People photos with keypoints
#####
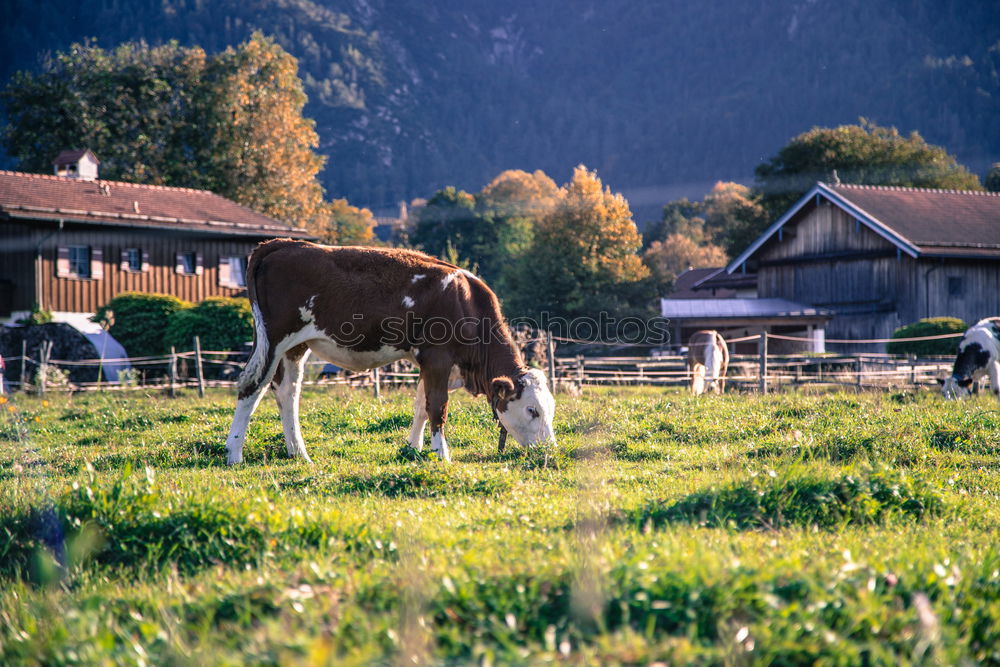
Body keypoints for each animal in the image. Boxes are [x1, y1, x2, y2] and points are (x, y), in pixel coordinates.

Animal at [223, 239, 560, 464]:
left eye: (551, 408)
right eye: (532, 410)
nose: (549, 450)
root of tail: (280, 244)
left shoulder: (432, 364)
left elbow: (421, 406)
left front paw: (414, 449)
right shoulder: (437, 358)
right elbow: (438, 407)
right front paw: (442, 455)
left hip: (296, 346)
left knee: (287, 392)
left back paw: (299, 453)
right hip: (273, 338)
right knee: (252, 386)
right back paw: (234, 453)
#####
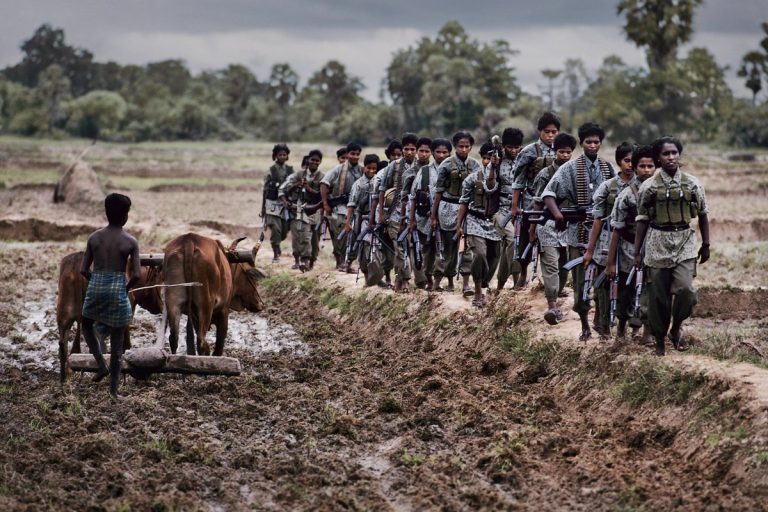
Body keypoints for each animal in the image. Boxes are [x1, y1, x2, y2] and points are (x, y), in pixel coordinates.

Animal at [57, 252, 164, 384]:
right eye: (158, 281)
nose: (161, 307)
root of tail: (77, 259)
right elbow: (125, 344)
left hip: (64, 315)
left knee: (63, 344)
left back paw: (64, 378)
#####
# GOAL OF THE EXERCISE:
Would you print, exactly as written, every line above from the one holding "right eye: (532, 410)" through the one holding "right back paw: (234, 453)", with both included and no other lines?

# SOLUTION TO THIS TASK:
right eye: (532, 410)
nose: (549, 450)
root of tail: (280, 244)
left shoulder: (432, 364)
left elbow: (421, 406)
left front paw: (414, 449)
right shoulder: (437, 358)
right elbow: (438, 407)
right front paw: (442, 455)
left hip: (296, 346)
left knee: (287, 392)
left back paw: (299, 453)
right hip: (273, 338)
right knee: (252, 386)
right back paw: (234, 453)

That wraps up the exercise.